Both are done using same mobile, same connection and same hardware. It is the identical server in the backend. My only explanation so far is that the SSL handshake failures cause ActiveSync to stick to the shortest heartbeat. Therefore I would like to solve the error to be able to have longer heartbeats.

Thank you,
Alex

This has almost certainly nothing to do with random handshake failures you see in the log.

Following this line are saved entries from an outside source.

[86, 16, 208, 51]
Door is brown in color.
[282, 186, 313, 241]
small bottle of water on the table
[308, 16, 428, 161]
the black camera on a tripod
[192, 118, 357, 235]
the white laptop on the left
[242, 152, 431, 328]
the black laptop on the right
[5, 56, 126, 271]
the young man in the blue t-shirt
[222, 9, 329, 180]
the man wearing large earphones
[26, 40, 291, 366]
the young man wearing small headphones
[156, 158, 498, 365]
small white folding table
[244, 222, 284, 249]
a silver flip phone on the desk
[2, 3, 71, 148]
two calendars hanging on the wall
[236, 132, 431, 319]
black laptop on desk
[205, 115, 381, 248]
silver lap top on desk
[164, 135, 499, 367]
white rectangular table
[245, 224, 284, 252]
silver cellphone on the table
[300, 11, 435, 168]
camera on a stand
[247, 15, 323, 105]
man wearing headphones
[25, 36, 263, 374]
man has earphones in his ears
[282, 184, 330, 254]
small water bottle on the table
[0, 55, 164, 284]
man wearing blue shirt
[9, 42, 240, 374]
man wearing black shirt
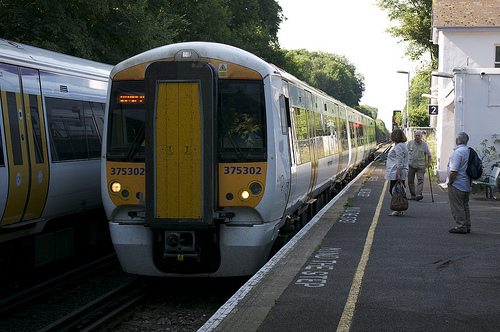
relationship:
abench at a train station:
[478, 166, 498, 186] [356, 157, 492, 295]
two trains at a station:
[4, 54, 354, 317] [77, 104, 498, 332]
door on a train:
[142, 72, 213, 272] [81, 102, 251, 292]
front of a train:
[78, 50, 259, 211] [203, 107, 360, 257]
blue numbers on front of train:
[222, 162, 266, 177] [278, 116, 305, 207]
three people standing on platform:
[366, 123, 479, 233] [212, 227, 463, 332]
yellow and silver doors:
[8, 167, 22, 211] [2, 95, 53, 214]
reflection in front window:
[216, 85, 262, 168] [195, 99, 257, 184]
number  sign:
[426, 105, 442, 120] [416, 100, 444, 132]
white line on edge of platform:
[191, 202, 333, 332] [182, 264, 488, 332]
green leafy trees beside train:
[230, 50, 364, 61] [277, 108, 342, 151]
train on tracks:
[95, 38, 385, 289] [44, 283, 229, 327]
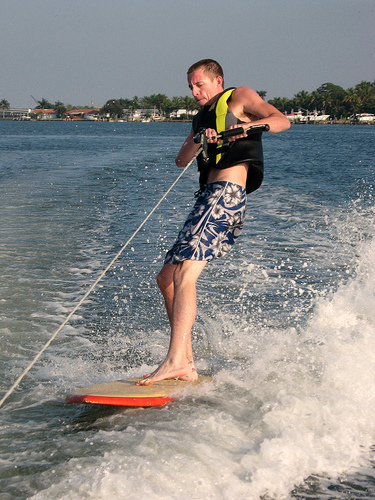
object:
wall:
[35, 112, 55, 120]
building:
[28, 108, 56, 118]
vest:
[179, 105, 269, 175]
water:
[0, 117, 374, 494]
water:
[34, 177, 68, 206]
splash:
[311, 183, 373, 258]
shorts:
[163, 179, 254, 271]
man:
[135, 55, 292, 390]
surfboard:
[59, 369, 220, 419]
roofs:
[28, 104, 93, 114]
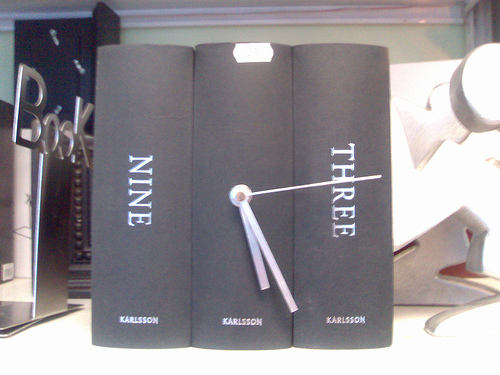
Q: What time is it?
A: Five twenty-five.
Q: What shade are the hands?
A: Silver.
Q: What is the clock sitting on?
A: Desk.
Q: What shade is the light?
A: Bright.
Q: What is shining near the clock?
A: Sunlight.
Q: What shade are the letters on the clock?
A: White.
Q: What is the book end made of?
A: Metal.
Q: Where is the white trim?
A: On the wall.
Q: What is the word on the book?
A: Nine.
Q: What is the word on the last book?
A: Three.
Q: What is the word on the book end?
A: Book.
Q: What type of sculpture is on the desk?
A: A book clock.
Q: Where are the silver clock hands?
A: On the book.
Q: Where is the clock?
A: Disguised as a book.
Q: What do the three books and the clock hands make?
A: A clock sculpture.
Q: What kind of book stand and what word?
A: Silver and book.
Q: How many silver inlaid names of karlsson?
A: Three.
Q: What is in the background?
A: Black cabinet.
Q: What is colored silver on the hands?
A: Minute hand.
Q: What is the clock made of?
A: Books.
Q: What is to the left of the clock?
A: A silver book holder.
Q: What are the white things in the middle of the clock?
A: The hands of the clock.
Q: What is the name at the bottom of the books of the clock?
A: Karlsson.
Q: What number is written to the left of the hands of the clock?
A: Nine.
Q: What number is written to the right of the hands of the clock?
A: Three.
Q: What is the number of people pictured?
A: Zero.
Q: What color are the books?
A: Black.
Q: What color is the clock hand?
A: White.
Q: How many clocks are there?
A: One.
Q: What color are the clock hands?
A: Silver.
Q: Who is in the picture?
A: There are no people.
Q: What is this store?
A: Brookstone.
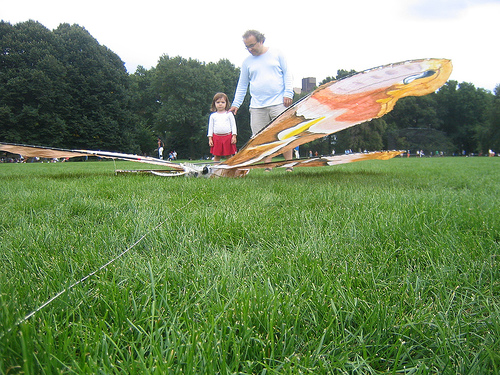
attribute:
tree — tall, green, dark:
[2, 16, 71, 156]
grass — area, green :
[9, 162, 496, 369]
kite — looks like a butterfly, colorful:
[2, 54, 452, 195]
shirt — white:
[189, 101, 239, 125]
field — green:
[2, 159, 498, 371]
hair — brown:
[208, 81, 232, 119]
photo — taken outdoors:
[4, 3, 499, 374]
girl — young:
[204, 88, 240, 163]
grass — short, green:
[108, 255, 378, 373]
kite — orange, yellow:
[205, 79, 443, 164]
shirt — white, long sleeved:
[176, 110, 245, 155]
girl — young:
[195, 85, 237, 169]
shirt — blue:
[233, 54, 288, 121]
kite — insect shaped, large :
[9, 49, 455, 177]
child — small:
[208, 90, 240, 167]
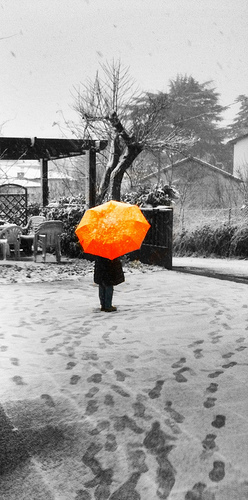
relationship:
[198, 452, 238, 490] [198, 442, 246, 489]
footprint in snow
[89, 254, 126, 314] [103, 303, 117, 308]
person wearing boots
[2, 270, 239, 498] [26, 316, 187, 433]
snow on ground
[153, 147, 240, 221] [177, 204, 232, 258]
building behind fence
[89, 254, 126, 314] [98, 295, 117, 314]
person wearing boots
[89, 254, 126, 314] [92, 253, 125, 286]
person wearing coat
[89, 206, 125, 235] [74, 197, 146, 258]
snow on top of umbrella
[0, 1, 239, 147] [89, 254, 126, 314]
sky above person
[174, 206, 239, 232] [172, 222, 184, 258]
fence by bushes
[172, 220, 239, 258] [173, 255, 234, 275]
bushes above snow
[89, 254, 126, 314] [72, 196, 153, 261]
person beneath umbrella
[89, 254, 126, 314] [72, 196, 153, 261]
person holding umbrella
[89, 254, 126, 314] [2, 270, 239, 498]
person in snow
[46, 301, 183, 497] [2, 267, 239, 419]
footprints in snow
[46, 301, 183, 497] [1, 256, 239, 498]
footprints on ground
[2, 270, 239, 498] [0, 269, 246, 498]
snow on pavement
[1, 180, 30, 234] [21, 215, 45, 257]
trellis behind chair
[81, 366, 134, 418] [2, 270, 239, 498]
footprints in snow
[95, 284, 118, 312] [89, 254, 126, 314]
legs of person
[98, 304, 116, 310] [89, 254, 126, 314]
feet of person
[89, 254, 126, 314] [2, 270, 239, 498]
person standing in snow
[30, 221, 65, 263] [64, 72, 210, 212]
chair near tree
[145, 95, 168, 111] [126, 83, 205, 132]
leaves on bush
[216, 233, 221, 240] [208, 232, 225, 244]
leaves on bush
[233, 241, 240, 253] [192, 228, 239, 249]
leaves on bush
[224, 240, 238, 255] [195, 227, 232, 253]
leaves on bush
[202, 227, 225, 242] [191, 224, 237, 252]
leaves on bush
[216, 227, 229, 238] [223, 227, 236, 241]
leaves on bush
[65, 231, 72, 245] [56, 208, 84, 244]
leaves on bush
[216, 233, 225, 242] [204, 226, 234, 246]
leaves on bush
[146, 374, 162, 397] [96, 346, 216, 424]
footprint in snow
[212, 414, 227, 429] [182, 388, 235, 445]
footprint in snow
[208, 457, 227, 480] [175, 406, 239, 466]
footprint in snow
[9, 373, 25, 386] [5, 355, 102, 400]
footprint in snow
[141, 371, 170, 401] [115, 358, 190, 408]
footprint in snow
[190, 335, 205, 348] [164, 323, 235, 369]
footprint in snow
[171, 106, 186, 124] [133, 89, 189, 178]
leaves on tree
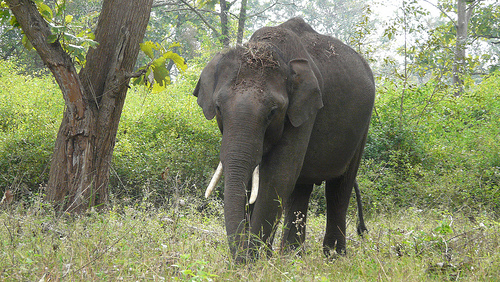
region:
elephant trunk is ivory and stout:
[241, 156, 266, 207]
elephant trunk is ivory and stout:
[204, 152, 229, 202]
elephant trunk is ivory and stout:
[245, 160, 274, 225]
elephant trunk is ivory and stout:
[194, 159, 224, 195]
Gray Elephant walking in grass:
[183, 9, 398, 268]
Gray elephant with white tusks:
[190, 31, 326, 269]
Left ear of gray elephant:
[275, 51, 331, 139]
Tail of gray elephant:
[345, 168, 375, 245]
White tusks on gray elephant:
[201, 155, 263, 207]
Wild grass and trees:
[386, 90, 493, 270]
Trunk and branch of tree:
[1, 1, 184, 217]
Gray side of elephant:
[323, 66, 363, 146]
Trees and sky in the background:
[373, 6, 498, 71]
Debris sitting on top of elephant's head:
[231, 21, 303, 102]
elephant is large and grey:
[160, 12, 416, 264]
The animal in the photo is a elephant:
[182, 5, 404, 277]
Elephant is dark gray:
[175, 8, 426, 276]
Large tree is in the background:
[10, 2, 155, 207]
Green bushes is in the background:
[15, 62, 496, 192]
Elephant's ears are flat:
[185, 43, 325, 143]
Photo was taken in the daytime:
[20, 7, 480, 273]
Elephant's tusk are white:
[197, 155, 280, 215]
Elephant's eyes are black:
[206, 93, 294, 129]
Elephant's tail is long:
[337, 160, 397, 250]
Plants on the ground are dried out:
[15, 209, 200, 274]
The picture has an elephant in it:
[190, 19, 374, 261]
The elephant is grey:
[186, 26, 373, 267]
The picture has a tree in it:
[6, 1, 151, 216]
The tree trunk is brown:
[11, 7, 156, 207]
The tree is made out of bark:
[14, 10, 142, 206]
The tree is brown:
[16, 7, 133, 204]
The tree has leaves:
[138, 42, 175, 104]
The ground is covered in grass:
[37, 205, 233, 262]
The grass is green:
[45, 220, 185, 265]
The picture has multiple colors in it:
[11, 2, 483, 267]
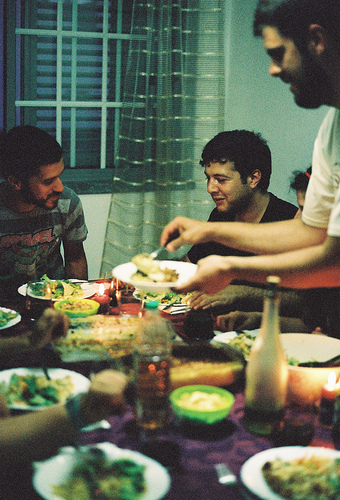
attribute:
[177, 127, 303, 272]
man — young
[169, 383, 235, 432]
bowl — green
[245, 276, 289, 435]
bottle — half-full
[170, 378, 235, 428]
bowl — green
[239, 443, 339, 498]
plate — white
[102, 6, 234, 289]
curtains — sheer, slippery, stripes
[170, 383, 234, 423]
bowl — green, yellowish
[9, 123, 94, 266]
man — black, grey, striped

I suggest to fix some configuration issues, then actually troubleshoot the heartbeat timeout:

  • drop ulimit-n configuration, this is not needed and will only cause misconfiguration
  • drop the double nbproc statement. nbproc 1 nbthread 4 is enough
  • remove option http-server-close, this is probably causing issues especially with long running sessions like activesync
  • review both haproxy and backend logs
  • clarify with the backend application vendor what the reason could be for the heartbeat to stick to 4 minutes

If on the other hand, you want to troubleshoot random SSL handshake captures, than capture the entire SSL session/handshake.

@lukastribus

Thank you so much. Just to clarify: I first talked to the z-push team and they suggested that the handshake failures might be an issue, because the log claimed that the “Connection closed during SSL handshake”:

Fri Sep 20 14:23:09 2019 local0.info haproxy[6563]: ::ffff:192.168.1.233:57054 [20/Sep/2019:14:19:09.094] ssl_termination~ bk_kopano/kopano 0/0/1/240257/240258 200 253 - - ---- 15/15/0/1/0 0/0 "POST /Microsoft-Server-ActiveSync?Cmd=Ping&User=xxx&DeviceId=Ninexxx&DeviceType=Android HTTP/1.1"
Fri Sep 20 14:23:09 2019 local0.info haproxy[6563]: 2401:7400:c802:925e:1c1e:edf0:7343:3f04:58396 [20/Sep/2019:14:23:09.903] ssl_termination/1: Connection closed during SSL handshake
Fri Sep 20 14:23:09 2019 local0.info haproxy[6563]: ::ffff:192.168.1.233:57082 [20/Sep/2019:14:23:09.911] ssl_termination/1: SSL handshake failure
Fri Sep 20 14:23:09 2019 local0.info haproxy[6564]: ::ffff:192.168.1.233:57084 [20/Sep/2019:14:23:09.956] ssl_termination/1: SSL handshake failure
Fri Sep 20 14:23:10 2019 local0.info haproxy[6563]: ::ffff:192.168.1.233:57086 [20/Sep/2019:14:23:09.993] ssl_termination/1: SSL handshake failure
Fri Sep 20 14:23:10 2019 local0.info haproxy[6563]: ::ffff:192.168.1.233:57088 [20/Sep/2019:14:23:10.028] ssl_termination/1: SSL handshake failure
Fri Sep 20 14:23:10 2019 local0.info haproxy[6563]: ::ffff:192.168.1.233:57090 [20/Sep/2019:14:23:10.069] ssl_termination/1: SSL handshake failure
Fri Sep 20 14:23:10 2019 local0.info haproxy[6563]: ::ffff:192.168.1.233:57092 [20/Sep/2019:14:23:10.113] ssl_termination/1: SSL handshake failure

I will try the suggested settings and report back. Thank you for your tips, really appreciated!
Alex

Hi @lukastribus,

I have done the suggested changes to haproxy.conf. However heartbeat is still stuck at 4min. Any other suggestions?

Thank you,
Alex

My suggestion is to provide the full backend logs, full haproxy logs and a capture of a sessions that closes after 4 minutes and analyze that.